Lower back pain is a common presentation in primary care. It has a number of aetiologies. A careful history and examination is important to exclude a more rare sinister cause of lower back pain.
A careful history should include and take into account the following:
- Age of the patient
- Have they experienced this problem before?
- The location of the pain
- The onset of the pain
- What triggered the problem?
- Does it radiate anywhere else?
- Are there any aggravating or relieving factors?
- Has the patient already tried any analgesia and if so has this helped?
- Are there any associated symptoms?
- Has there been any change in perianal sensation?
- Has there been any reported numbness or weakness of the legs?
- Has there been any paraesthesiae in the legs?
- Have they noted a change in bowel or bladder function?
- Is there a history of malignancy?
- Has the patient noted any night sweats, fever, or unexplained weight loss?
- Is there a history of steroid use or TB?
- How is this limiting the patient day to day?
It is essential to take a detailed occupational history. Did this problem commence at work and if so is it aggravated by any particular task performed at work? This is likely to influence the clinician’s management and will enable advice to be tailored around this. The patient’s occupation may have implications for the choice of analgesia. Treatment options such as physiotherapy may well be available through their work and signposting to occupational health may be appropriate to address the underlying reason for the problem.
Is there a neuropathic element?
Neuropathic pain involves the nervous system, whether it is the central or peripheral nervous system. It is thought to be due to upregulation of sodium channels and possible activation of NDMA pathways, though this is one of a number of theories that have been postulated.
Patients will often describe the pain as "sharp", "shooting", or burning" in contrast to nociceptive pain, which is often described as an "ache" or a "throb".
In order to identify whether back pain has a radicular element to it, pay close attention to the following symptoms in the history:
- Lower limb weakness
- Change in perianal sensation
- Bowel or bladder disturbance.
- Is there any history of disc prolapse or previous imaging such as MRI scans available?

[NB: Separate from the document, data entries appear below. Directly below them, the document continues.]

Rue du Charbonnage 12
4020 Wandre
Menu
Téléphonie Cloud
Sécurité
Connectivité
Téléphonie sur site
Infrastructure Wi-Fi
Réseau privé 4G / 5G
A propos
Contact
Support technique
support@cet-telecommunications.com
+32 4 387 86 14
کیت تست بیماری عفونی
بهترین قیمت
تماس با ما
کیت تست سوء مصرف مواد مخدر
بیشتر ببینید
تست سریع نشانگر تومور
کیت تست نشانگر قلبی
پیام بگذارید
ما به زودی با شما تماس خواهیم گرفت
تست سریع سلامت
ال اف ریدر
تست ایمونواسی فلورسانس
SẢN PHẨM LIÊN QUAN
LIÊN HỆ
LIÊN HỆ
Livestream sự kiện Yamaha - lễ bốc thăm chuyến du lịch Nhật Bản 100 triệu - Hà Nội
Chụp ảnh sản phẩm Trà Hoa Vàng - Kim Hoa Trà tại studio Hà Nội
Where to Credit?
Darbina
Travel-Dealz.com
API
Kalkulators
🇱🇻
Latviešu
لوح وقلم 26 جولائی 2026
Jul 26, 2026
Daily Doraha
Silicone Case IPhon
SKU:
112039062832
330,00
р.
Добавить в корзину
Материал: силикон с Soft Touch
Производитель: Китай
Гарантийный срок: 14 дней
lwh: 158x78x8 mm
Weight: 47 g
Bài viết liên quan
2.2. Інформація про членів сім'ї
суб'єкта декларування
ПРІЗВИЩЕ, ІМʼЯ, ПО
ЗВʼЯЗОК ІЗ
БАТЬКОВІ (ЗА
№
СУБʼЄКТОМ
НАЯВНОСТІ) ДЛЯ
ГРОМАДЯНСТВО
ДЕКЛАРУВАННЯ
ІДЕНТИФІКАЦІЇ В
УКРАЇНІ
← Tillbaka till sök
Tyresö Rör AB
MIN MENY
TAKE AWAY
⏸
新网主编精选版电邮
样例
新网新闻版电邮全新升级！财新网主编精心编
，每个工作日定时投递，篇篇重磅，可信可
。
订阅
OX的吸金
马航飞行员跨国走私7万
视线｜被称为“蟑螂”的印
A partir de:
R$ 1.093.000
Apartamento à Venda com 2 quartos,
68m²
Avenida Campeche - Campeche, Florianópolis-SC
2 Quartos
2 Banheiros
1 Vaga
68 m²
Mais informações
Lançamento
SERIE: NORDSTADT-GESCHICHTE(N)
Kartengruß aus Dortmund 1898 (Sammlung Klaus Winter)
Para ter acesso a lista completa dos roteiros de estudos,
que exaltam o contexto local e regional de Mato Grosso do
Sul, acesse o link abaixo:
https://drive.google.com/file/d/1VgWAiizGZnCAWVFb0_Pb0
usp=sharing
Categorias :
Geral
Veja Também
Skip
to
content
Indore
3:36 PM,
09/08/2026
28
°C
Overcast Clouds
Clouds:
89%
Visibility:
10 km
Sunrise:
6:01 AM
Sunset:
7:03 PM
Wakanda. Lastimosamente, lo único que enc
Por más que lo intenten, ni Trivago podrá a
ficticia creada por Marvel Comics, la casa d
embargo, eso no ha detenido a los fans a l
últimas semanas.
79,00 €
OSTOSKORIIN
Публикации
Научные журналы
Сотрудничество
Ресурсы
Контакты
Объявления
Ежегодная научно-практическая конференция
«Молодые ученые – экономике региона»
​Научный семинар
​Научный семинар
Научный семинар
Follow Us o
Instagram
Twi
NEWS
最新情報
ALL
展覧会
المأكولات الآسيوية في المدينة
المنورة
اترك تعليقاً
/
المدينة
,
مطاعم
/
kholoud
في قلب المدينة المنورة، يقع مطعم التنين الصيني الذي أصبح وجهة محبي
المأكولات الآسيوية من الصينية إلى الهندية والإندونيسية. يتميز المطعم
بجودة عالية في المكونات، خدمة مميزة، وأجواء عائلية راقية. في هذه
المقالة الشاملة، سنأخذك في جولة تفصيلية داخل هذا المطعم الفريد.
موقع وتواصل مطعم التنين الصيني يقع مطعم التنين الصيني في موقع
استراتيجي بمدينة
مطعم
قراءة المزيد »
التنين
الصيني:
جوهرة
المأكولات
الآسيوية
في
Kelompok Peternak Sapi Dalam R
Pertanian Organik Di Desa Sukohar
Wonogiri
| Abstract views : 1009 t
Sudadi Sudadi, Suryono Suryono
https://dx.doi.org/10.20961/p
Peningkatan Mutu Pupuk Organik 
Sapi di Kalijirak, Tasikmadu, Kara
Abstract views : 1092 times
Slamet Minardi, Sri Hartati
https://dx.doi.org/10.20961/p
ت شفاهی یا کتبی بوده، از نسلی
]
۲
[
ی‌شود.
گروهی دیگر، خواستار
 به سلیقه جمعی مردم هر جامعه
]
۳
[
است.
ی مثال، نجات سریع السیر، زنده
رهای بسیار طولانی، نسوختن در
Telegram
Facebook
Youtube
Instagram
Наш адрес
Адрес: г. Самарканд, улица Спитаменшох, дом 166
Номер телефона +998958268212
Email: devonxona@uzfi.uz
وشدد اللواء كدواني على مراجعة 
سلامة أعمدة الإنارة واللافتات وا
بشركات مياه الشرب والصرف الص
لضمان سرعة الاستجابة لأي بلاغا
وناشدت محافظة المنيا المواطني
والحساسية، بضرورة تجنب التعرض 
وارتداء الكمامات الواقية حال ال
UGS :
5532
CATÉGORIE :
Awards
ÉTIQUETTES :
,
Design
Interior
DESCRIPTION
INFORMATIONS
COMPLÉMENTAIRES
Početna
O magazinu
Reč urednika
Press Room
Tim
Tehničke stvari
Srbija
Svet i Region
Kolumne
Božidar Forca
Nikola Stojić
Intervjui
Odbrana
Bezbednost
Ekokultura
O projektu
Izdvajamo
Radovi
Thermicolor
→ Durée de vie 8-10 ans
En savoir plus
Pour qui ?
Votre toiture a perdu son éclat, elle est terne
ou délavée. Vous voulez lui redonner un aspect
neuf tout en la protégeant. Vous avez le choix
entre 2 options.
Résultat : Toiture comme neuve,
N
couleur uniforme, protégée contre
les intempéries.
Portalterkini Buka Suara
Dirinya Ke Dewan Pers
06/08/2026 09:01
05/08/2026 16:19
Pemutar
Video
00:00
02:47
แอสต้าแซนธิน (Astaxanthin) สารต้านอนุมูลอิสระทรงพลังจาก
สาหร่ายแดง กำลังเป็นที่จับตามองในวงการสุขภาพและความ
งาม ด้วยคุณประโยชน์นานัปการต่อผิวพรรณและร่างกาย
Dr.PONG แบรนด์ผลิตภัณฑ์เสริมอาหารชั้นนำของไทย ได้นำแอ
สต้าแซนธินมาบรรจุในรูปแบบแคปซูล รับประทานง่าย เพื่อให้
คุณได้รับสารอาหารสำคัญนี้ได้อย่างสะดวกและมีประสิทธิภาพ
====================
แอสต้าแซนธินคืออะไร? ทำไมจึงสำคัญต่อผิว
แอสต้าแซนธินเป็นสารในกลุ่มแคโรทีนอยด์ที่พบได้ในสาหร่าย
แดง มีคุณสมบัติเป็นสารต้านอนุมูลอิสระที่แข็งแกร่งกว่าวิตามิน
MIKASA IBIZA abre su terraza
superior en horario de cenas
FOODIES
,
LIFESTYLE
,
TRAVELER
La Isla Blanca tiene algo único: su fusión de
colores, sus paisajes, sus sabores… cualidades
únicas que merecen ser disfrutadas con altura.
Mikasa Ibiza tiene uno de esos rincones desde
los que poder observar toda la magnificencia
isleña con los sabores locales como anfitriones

- Has there been any response to analgesics targeted at neuropathic pain?
With regards to the examination, a focussed neurological examination based on the history should allow one to decipher where the lesion originates.
Note the patient's gait on entry. Examine the power of the lower limbs, proximally and distally (myotome assessment) Test the knee and ankle reflexes if the history suggests so. An assessment of sensation in the appropriate dermatomes will provide more clues as to a possible diagnosis. It may be appropriate to test perianal sensation, anal tone and palpate the bladder if cauda equina is suspected.
Examination findings suggesting a neuropathic cause of the pain (i.e. a prolapsed disc) may reveal reduced power in the lower limbs, loss of sensation in a specific dermatome, or a reduced or absent knee or ankle reflex. There may be evidence of allodynia (provoking the pain in the area affected by stroking it). A loss of perianal sensation, reduced anal tone, or palpable bladder must be treated as a neurosurgical emergency.
Not all back pain assessments will require all of these examinations. It is important to focus the examination as per the history as the majority of lower back pain is non-specific.
It is important to identify the yellow flags in patients with chronic back pain, which limit the return to normal function. Back pain is a common reason for lost working days and a significant cost to the economy, therefore a positive approach to it is crucial. It may be that there is a more complex psychosocial problem limiting the recovery of the patient and acting as a significant barrier to rehabilitation.
Pharmacological treatment options
The WHO pain ladder applies here, as with any pain, however there are a number of other medications that may be considered in primary care and may be more suitable for the patient due to occupation, previous intolerances or a fear/dislike of certain types of drug.
- Tricyclic antidepressants - amitriptyline can be used. For effective pain control, 50-75mg is necessary. It has a number of side-effects and starting at a lower dose and building up is sometimes better tolerated by the patient. Tea-time dosing can avoid ‘hang over’ effects and split dosing is also a possibility.
- Gabapentin can be used. This requires a slow titration over a 2-3 week period approaching 1,800mg total daily dose. There is only a 60% bioavailability of gabapentin at 1800mg. This needs to be weaned if stopping.
- Pregabalin is another option but is more expensive. It does not require titration, is generally effective after a week and useful if patients have failed to respond to gabapentin.
- Carbamazepine is an option and first line for trigeminal neuralgia. It works by blocking sodium channels.
- Duloxetine is also an option.
- TENS machine
It maybe appropriate to refer the patient for consideration of surgical options, such as facet joint injections. The options available will often depend on the cause of the pain.